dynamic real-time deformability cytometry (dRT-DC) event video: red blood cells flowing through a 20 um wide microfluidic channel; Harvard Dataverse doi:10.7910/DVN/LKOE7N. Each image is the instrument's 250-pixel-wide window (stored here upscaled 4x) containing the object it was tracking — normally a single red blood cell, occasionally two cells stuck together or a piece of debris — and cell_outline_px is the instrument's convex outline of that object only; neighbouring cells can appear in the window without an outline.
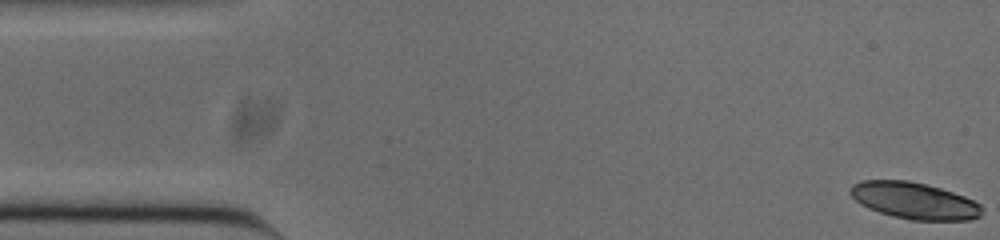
{"species": "common noctule bat (a hibernating species)", "species_latin": "Nyctalus noctula", "temperature_condition": "cold", "stored_images_in_passage": 53, "camera_frame_rate_fps": 3000, "um_per_image_px": 0.085, "animal": {"sex": "male", "body_mass_g": 20.0, "forearm_length_mm": 53.3}, "frame": {"image": 1, "passage_image": 1, "time_ms": 0.0, "image_size_px": [1000, 240], "cell_outline_px": [[980, 216], [972, 220], [912, 220], [892, 216], [868, 208], [860, 204], [848, 192], [848, 188], [852, 184], [860, 180], [908, 180], [940, 188], [964, 196], [980, 204]], "centroid_in_image_um": [77.66, 17.05], "position_along_channel_um": 7.3, "area_um2": 28.03}}
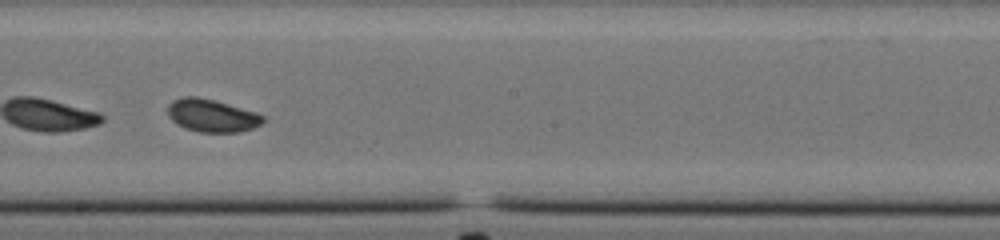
{"frame": {"image": 2, "passage_image": 29, "time_ms": 9.333, "image_size_px": [1000, 240], "cell_outline_px": [[264, 120], [260, 124], [252, 128], [236, 132], [200, 132], [184, 128], [176, 124], [168, 116], [168, 104], [172, 100], [184, 96], [196, 96], [216, 100], [256, 112], [264, 116]], "centroid_in_image_um": [17.97, 9.81], "position_along_channel_um": 230.2, "area_um2": 18.26}, "authors_computed_cell_mechanics": {"area_um2": 18.4382, "velocity_mm_per_s": 3.7554, "shape_relaxation_time_tau1_ms": 3.5447, "shape_relaxation_time_tau2_ms": null, "deformation_change_tau1": 0.0749, "deformation_change_tau2": null}}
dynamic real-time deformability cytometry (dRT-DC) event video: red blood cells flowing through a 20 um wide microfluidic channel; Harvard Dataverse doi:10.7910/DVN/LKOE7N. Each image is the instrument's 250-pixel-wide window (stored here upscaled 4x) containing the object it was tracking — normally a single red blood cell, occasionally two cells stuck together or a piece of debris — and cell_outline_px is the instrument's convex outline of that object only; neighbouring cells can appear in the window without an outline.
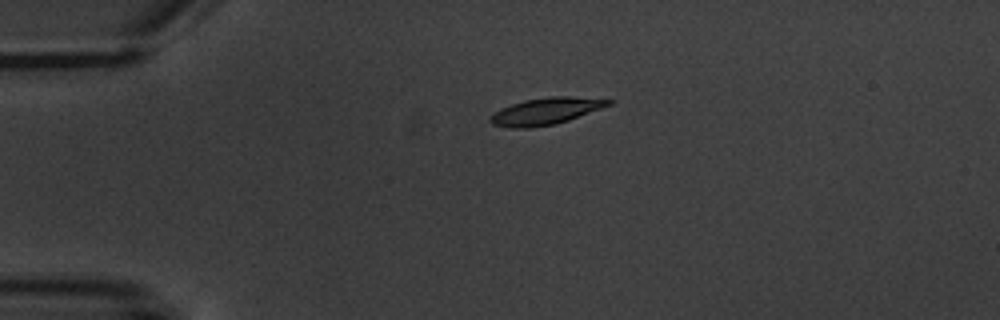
{"species": "common noctule bat (a hibernating species)", "species_latin": "Nyctalus noctula", "temperature_condition": "warm", "stored_images_in_passage": 5, "camera_frame_rate_fps": 3000, "um_per_image_px": 0.085, "animal": {"sex": "male", "body_mass_g": 20.1, "forearm_length_mm": 53.5}, "frame": {"image": 1, "passage_image": 4, "time_ms": 3.667, "image_size_px": [1000, 320], "cell_outline_px": [[616, 100], [612, 104], [568, 120], [556, 124], [528, 128], [508, 128], [492, 124], [488, 120], [496, 112], [512, 104], [524, 100], [552, 96], [568, 96]], "centroid_in_image_um": [46.41, 9.45], "position_along_channel_um": 38.6, "area_um2": 18.26}}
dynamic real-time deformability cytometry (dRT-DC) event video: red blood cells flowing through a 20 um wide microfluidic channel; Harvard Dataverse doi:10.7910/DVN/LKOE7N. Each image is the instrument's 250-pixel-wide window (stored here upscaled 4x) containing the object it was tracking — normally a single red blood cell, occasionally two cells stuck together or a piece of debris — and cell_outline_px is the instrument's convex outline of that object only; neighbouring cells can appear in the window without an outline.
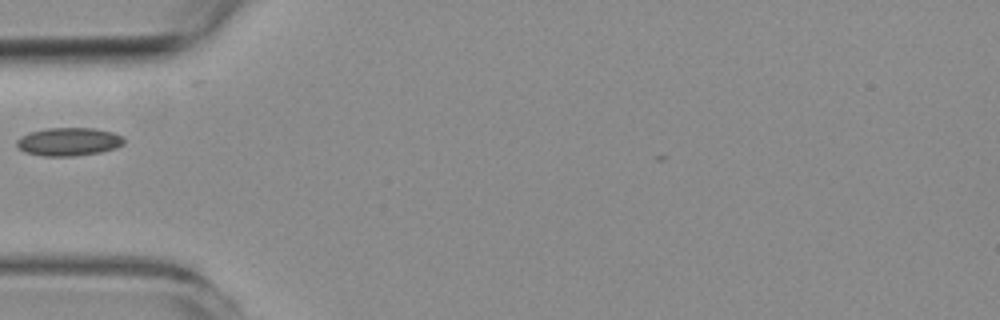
{"species": "common noctule bat (a hibernating species)", "species_latin": "Nyctalus noctula", "temperature_condition": "room temperature", "stored_images_in_passage": 20, "camera_frame_rate_fps": 3000, "um_per_image_px": 0.085, "animal": {"sex": "female", "body_mass_g": 19.3, "forearm_length_mm": 54.1}, "frame": {"image": 1, "passage_image": 1, "time_ms": 0.0, "image_size_px": [1000, 320], "cell_outline_px": [[124, 144], [116, 148], [100, 152], [76, 156], [44, 156], [24, 152], [16, 144], [16, 140], [32, 132], [48, 128], [92, 128], [112, 132], [120, 136], [124, 140]], "centroid_in_image_um": [5.86, 12.05], "position_along_channel_um": 79.1, "area_um2": 17.4}}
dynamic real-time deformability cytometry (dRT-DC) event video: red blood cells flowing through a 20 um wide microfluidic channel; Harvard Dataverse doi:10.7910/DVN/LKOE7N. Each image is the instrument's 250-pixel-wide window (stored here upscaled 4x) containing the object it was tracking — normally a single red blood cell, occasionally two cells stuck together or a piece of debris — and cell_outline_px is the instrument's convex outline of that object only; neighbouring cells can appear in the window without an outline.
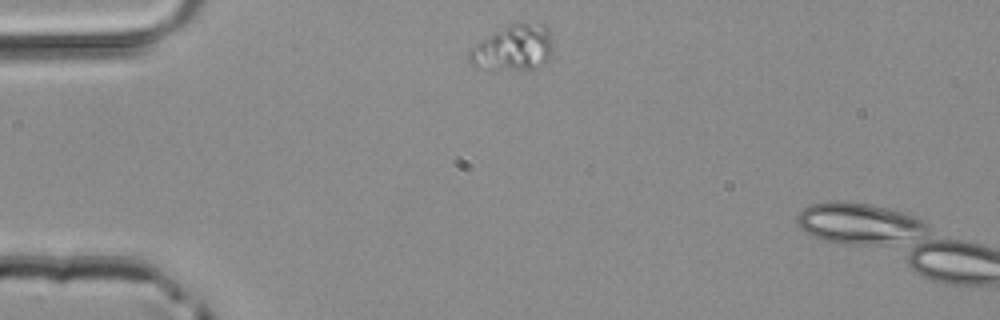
{"species": "common noctule bat (a hibernating species)", "species_latin": "Nyctalus noctula", "temperature_condition": "room temperature", "stored_images_in_passage": 4, "camera_frame_rate_fps": 3000, "um_per_image_px": 0.085, "animal": {"sex": "male", "body_mass_g": 20.4}, "frame": {"image": 1, "passage_image": 1, "time_ms": 0.0, "image_size_px": [1000, 320], "cell_outline_px": [[552, 52], [548, 60], [536, 68], [500, 68], [472, 64], [468, 60], [468, 52], [476, 44], [508, 24], [548, 24], [552, 32]], "centroid_in_image_um": [43.72, 4.02], "position_along_channel_um": 41.3, "area_um2": 21.62}}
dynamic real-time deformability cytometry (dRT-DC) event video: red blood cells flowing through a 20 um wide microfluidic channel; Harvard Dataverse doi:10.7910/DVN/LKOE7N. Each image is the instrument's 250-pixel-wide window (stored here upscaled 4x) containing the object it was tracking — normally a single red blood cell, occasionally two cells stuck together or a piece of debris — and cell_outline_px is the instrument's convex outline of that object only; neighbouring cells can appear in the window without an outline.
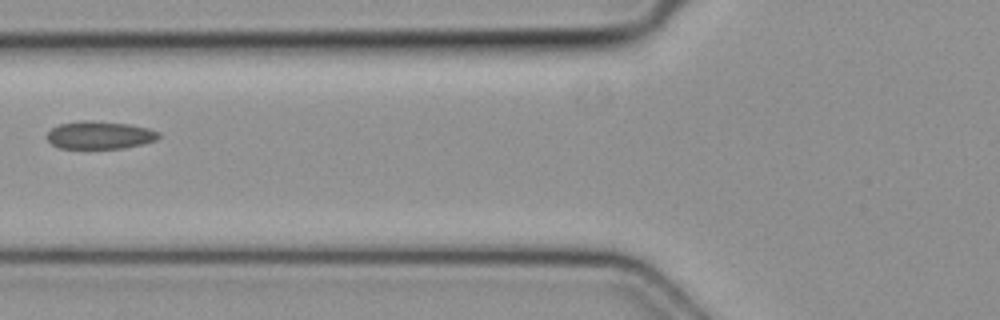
{"species": "common noctule bat (a hibernating species)", "species_latin": "Nyctalus noctula", "temperature_condition": "cold", "stored_images_in_passage": 5, "camera_frame_rate_fps": 3000, "um_per_image_px": 0.085, "animal": {"sex": "female", "body_mass_g": 19.3, "forearm_length_mm": 54.1}, "frame": {"image": 1, "passage_image": 5, "time_ms": 1.333, "image_size_px": [1000, 320], "cell_outline_px": [[160, 136], [156, 140], [124, 148], [60, 148], [52, 144], [48, 140], [48, 132], [52, 128], [60, 124], [84, 120], [88, 120], [128, 124], [148, 128], [160, 132]], "centroid_in_image_um": [8.49, 11.48], "position_along_channel_um": 117.3, "area_um2": 17.86}}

###

- WRITTEN PROBLEM: Quote every entry exactly, with the pictures omitted.

- SOLVED PROBLEM:
dynamic real-time deformability cytometry (dRT-DC) event video: red blood cells flowing through a 20 um wide microfluidic channel; Harvard Dataverse doi:10.7910/DVN/LKOE7N. Each image is the instrument's 250-pixel-wide window (stored here upscaled 4x) containing the object it was tracking — normally a single red blood cell, occasionally two cells stuck together or a piece of debris — and cell_outline_px is the instrument's convex outline of that object only; neighbouring cells can appear in the window without an outline.
{"species": "common noctule bat (a hibernating species)", "species_latin": "Nyctalus noctula", "temperature_condition": "cold", "stored_images_in_passage": 53, "camera_frame_rate_fps": 3000, "um_per_image_px": 0.085, "animal": {"sex": "male", "body_mass_g": 20.0, "forearm_length_mm": 53.3}, "frame": {"image": 1, "passage_image": 1, "time_ms": 0.0, "image_size_px": [1000, 240], "cell_outline_px": [[980, 216], [972, 220], [912, 220], [892, 216], [868, 208], [860, 204], [848, 192], [848, 188], [852, 184], [860, 180], [908, 180], [940, 188], [964, 196], [980, 204]], "centroid_in_image_um": [77.66, 17.05], "position_along_channel_um": 7.3, "area_um2": 28.03}}
{"frame": {"image": 2, "passage_image": 29, "time_ms": 9.333, "image_size_px": [1000, 240], "cell_outline_px": [[264, 120], [260, 124], [252, 128], [236, 132], [200, 132], [184, 128], [176, 124], [168, 116], [168, 104], [172, 100], [184, 96], [196, 96], [216, 100], [256, 112], [264, 116]], "centroid_in_image_um": [17.97, 9.81], "position_along_channel_um": 230.2, "area_um2": 18.26}, "authors_computed_cell_mechanics": {"area_um2": 18.4382, "velocity_mm_per_s": 3.7554, "shape_relaxation_time_tau1_ms": 3.5447, "shape_relaxation_time_tau2_ms": null, "deformation_change_tau1": 0.0749, "deformation_change_tau2": null}}
dynamic real-time deformability cytometry (dRT-DC) event video: red blood cells flowing through a 20 um wide microfluidic channel; Harvard Dataverse doi:10.7910/DVN/LKOE7N. Each image is the instrument's 250-pixel-wide window (stored here upscaled 4x) containing the object it was tracking — normally a single red blood cell, occasionally two cells stuck together or a piece of debris — and cell_outline_px is the instrument's convex outline of that object only; neighbouring cells can appear in the window without an outline.
{"species": "common noctule bat (a hibernating species)", "species_latin": "Nyctalus noctula", "temperature_condition": "warm", "stored_images_in_passage": 5, "camera_frame_rate_fps": 3000, "um_per_image_px": 0.085, "animal": {"sex": "male", "body_mass_g": 20.1, "forearm_length_mm": 53.5}, "frame": {"image": 1, "passage_image": 4, "time_ms": 3.667, "image_size_px": [1000, 320], "cell_outline_px": [[616, 100], [612, 104], [568, 120], [556, 124], [528, 128], [508, 128], [492, 124], [488, 120], [496, 112], [512, 104], [524, 100], [552, 96], [568, 96]], "centroid_in_image_um": [46.41, 9.45], "position_along_channel_um": 38.6, "area_um2": 18.26}}
dynamic real-time deformability cytometry (dRT-DC) event video: red blood cells flowing through a 20 um wide microfluidic channel; Harvard Dataverse doi:10.7910/DVN/LKOE7N. Each image is the instrument's 250-pixel-wide window (stored here upscaled 4x) containing the object it was tracking — normally a single red blood cell, occasionally two cells stuck together or a piece of debris — and cell_outline_px is the instrument's convex outline of that object only; neighbouring cells can appear in the window without an outline.
{"species": "common noctule bat (a hibernating species)", "species_latin": "Nyctalus noctula", "temperature_condition": "room temperature", "stored_images_in_passage": 20, "camera_frame_rate_fps": 3000, "um_per_image_px": 0.085, "animal": {"sex": "female", "body_mass_g": 19.3, "forearm_length_mm": 54.1}, "frame": {"image": 1, "passage_image": 1, "time_ms": 0.0, "image_size_px": [1000, 320], "cell_outline_px": [[124, 144], [116, 148], [100, 152], [76, 156], [44, 156], [24, 152], [16, 144], [16, 140], [32, 132], [48, 128], [92, 128], [112, 132], [120, 136], [124, 140]], "centroid_in_image_um": [5.86, 12.05], "position_along_channel_um": 79.1, "area_um2": 17.4}}
dynamic real-time deformability cytometry (dRT-DC) event video: red blood cells flowing through a 20 um wide microfluidic channel; Harvard Dataverse doi:10.7910/DVN/LKOE7N. Each image is the instrument's 250-pixel-wide window (stored here upscaled 4x) containing the object it was tracking — normally a single red blood cell, occasionally two cells stuck together or a piece of debris — and cell_outline_px is the instrument's convex outline of that object only; neighbouring cells can appear in the window without an outline.
{"species": "common noctule bat (a hibernating species)", "species_latin": "Nyctalus noctula", "temperature_condition": "room temperature", "stored_images_in_passage": 4, "camera_frame_rate_fps": 3000, "um_per_image_px": 0.085, "animal": {"sex": "male", "body_mass_g": 20.4}, "frame": {"image": 1, "passage_image": 1, "time_ms": 0.0, "image_size_px": [1000, 320], "cell_outline_px": [[552, 52], [548, 60], [536, 68], [500, 68], [472, 64], [468, 60], [468, 52], [476, 44], [508, 24], [548, 24], [552, 32]], "centroid_in_image_um": [43.72, 4.02], "position_along_channel_um": 41.3, "area_um2": 21.62}}
dynamic real-time deformability cytometry (dRT-DC) event video: red blood cells flowing through a 20 um wide microfluidic channel; Harvard Dataverse doi:10.7910/DVN/LKOE7N. Each image is the instrument's 250-pixel-wide window (stored here upscaled 4x) containing the object it was tracking — normally a single red blood cell, occasionally two cells stuck together or a piece of debris — and cell_outline_px is the instrument's convex outline of that object only; neighbouring cells can appear in the window without an outline.
{"species": "common noctule bat (a hibernating species)", "species_latin": "Nyctalus noctula", "temperature_condition": "cold", "stored_images_in_passage": 5, "camera_frame_rate_fps": 3000, "um_per_image_px": 0.085, "animal": {"sex": "female", "body_mass_g": 19.3, "forearm_length_mm": 54.1}, "frame": {"image": 1, "passage_image": 5, "time_ms": 1.333, "image_size_px": [1000, 320], "cell_outline_px": [[160, 136], [156, 140], [124, 148], [60, 148], [52, 144], [48, 140], [48, 132], [52, 128], [60, 124], [84, 120], [88, 120], [128, 124], [148, 128], [160, 132]], "centroid_in_image_um": [8.49, 11.48], "position_along_channel_um": 117.3, "area_um2": 17.86}}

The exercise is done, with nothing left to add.